I’m back to reading myeloma articles and starting to look into treatment options. There’s been some great news this week about a new drug being approved by NICE for first time relapse patients like me. So, I’m imagining that I’ll be deciding between that and going on the Myeloma XII trial …the first would be ongoing treatment, whilst the second would hopefully push me into remission again….who knows, maybe for another 8 years – but would make me severely ill for a while too.

I’m a bit all over the place if I’m honest. I just want to know if I’ve got to front into treatment and a new Stem Cell Transplant, or whether we can get on with things like normal. I can’t believe I’m back here. Back thinking about funeral songs, back thinking about what I can’t do if I’m back on treatment, back wondering about my ‘Bucket List’. It’s totally crap if I’m honest. I thought I’d got past all that negative thinking when I realised that I’d done so well with 8 years in remission. But now I’m back here, I realise it never fully goes away. The fears, the paranoia, the sadness.

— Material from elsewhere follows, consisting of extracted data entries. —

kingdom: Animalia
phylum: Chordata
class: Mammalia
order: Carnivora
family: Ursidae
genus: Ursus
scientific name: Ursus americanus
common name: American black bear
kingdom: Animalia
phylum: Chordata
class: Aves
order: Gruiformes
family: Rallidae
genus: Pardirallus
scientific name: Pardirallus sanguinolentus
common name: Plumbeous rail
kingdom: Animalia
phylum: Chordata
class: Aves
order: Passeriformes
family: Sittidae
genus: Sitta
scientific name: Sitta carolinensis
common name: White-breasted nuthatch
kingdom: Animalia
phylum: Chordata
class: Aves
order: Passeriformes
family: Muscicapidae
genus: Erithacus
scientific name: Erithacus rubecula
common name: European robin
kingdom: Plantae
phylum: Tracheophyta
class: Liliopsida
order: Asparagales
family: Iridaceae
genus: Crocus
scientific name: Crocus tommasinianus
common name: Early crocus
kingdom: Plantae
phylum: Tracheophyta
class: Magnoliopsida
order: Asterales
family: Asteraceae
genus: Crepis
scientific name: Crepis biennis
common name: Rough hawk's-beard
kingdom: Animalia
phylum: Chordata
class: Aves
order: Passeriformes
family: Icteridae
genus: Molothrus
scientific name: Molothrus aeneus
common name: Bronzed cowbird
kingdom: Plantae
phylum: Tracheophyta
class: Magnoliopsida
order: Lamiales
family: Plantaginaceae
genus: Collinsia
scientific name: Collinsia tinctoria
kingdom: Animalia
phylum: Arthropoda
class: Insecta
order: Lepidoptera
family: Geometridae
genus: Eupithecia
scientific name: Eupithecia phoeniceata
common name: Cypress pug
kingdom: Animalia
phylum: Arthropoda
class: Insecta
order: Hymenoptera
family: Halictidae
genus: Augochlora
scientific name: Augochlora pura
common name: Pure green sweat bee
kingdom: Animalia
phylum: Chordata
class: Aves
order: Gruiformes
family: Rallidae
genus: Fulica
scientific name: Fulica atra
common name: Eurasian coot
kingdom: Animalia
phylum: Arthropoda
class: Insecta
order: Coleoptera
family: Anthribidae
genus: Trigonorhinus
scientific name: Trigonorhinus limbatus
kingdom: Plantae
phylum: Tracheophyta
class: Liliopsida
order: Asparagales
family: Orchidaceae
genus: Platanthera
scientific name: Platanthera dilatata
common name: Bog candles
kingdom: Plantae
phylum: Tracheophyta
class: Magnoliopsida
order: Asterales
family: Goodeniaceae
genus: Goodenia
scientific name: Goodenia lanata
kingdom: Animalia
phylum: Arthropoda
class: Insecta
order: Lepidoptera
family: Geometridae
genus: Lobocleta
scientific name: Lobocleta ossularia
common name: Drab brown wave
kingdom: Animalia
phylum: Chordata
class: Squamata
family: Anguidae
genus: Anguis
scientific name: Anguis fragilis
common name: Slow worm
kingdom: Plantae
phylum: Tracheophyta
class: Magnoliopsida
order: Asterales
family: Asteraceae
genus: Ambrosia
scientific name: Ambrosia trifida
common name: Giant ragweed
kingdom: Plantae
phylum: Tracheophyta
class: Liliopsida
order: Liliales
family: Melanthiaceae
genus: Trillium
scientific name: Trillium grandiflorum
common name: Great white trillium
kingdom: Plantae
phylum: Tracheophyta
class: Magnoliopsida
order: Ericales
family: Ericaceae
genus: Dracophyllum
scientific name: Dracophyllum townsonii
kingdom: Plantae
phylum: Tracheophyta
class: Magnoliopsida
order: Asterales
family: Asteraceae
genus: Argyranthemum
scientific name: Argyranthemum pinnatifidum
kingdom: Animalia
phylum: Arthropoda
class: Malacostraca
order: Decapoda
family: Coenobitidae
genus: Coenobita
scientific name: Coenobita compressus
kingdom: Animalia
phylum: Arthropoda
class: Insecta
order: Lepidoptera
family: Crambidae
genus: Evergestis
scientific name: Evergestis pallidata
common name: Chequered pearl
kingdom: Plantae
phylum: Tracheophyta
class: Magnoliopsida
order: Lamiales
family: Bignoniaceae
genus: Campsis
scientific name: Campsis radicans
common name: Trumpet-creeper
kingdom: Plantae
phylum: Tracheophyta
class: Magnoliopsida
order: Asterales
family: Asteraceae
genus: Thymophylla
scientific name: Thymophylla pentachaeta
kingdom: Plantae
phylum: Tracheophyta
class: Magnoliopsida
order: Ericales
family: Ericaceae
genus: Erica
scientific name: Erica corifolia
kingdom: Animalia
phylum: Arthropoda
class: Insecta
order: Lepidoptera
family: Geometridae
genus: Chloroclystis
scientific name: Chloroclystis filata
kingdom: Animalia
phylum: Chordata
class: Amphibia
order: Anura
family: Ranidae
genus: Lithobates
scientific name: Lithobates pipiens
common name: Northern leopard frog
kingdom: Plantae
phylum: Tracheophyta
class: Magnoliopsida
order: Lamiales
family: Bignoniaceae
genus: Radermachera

Somehow I will get back to being my positive self. I think I need to get an element of control back to myself – that’s the worst bit about myeloma…you seem to lose all control. I don’t quite how I’ll do this….I’d like to get back into fundraising but I’m not sure how healthy I’ll be to do that, or exactly what I could do. If anyone reading this has any great ideas, I’d love to hear them. It really helps me take my mind off what is happening, but I need something that isn’t too stressful or too demanding if the chemo starts.